Start of DATA FOR THE TASK

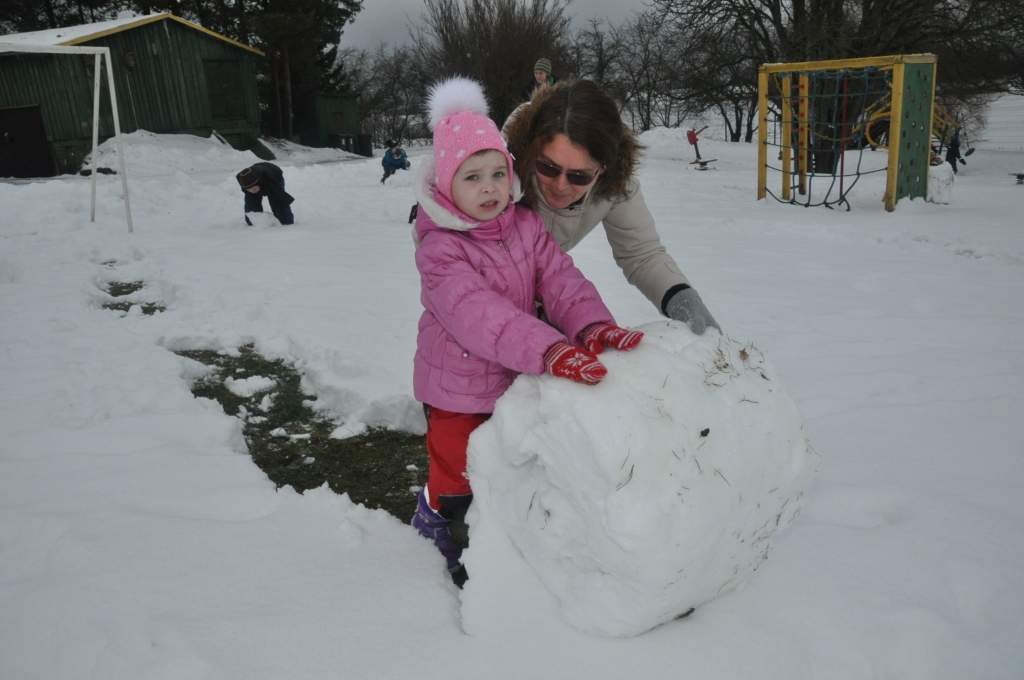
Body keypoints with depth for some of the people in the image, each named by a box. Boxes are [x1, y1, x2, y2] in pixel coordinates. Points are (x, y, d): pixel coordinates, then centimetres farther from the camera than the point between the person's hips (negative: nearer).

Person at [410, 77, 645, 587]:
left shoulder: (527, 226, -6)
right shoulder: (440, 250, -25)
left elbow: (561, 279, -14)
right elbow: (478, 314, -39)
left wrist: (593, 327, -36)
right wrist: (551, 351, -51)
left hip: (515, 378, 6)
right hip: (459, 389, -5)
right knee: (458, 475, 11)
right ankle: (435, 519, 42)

End of DATA FOR THE TASK

EXERCISE GOAL: Rename "left" to "L" throughout the rows above. Write all of the rows out again with only that change, and leave the pictures out.

RESULT OF THIS TASK:
Body keypoints with depth for some of the people in the image, each named by a box. Boxes are [x1, y1, x2, y2] in pixel coordinates. Points are (x, y, d): pixel coordinates, then centimetres farther from the camera than the point between the person's hips (negative: nearer).

Person at [410, 77, 645, 587]:
L shoulder: (527, 226, -6)
right shoulder: (440, 250, -25)
L elbow: (561, 279, -14)
right elbow: (478, 314, -39)
L wrist: (593, 327, -36)
right wrist: (551, 351, -51)
L hip: (515, 378, 6)
right hip: (459, 389, -5)
right knee: (458, 475, 11)
right ankle: (435, 519, 42)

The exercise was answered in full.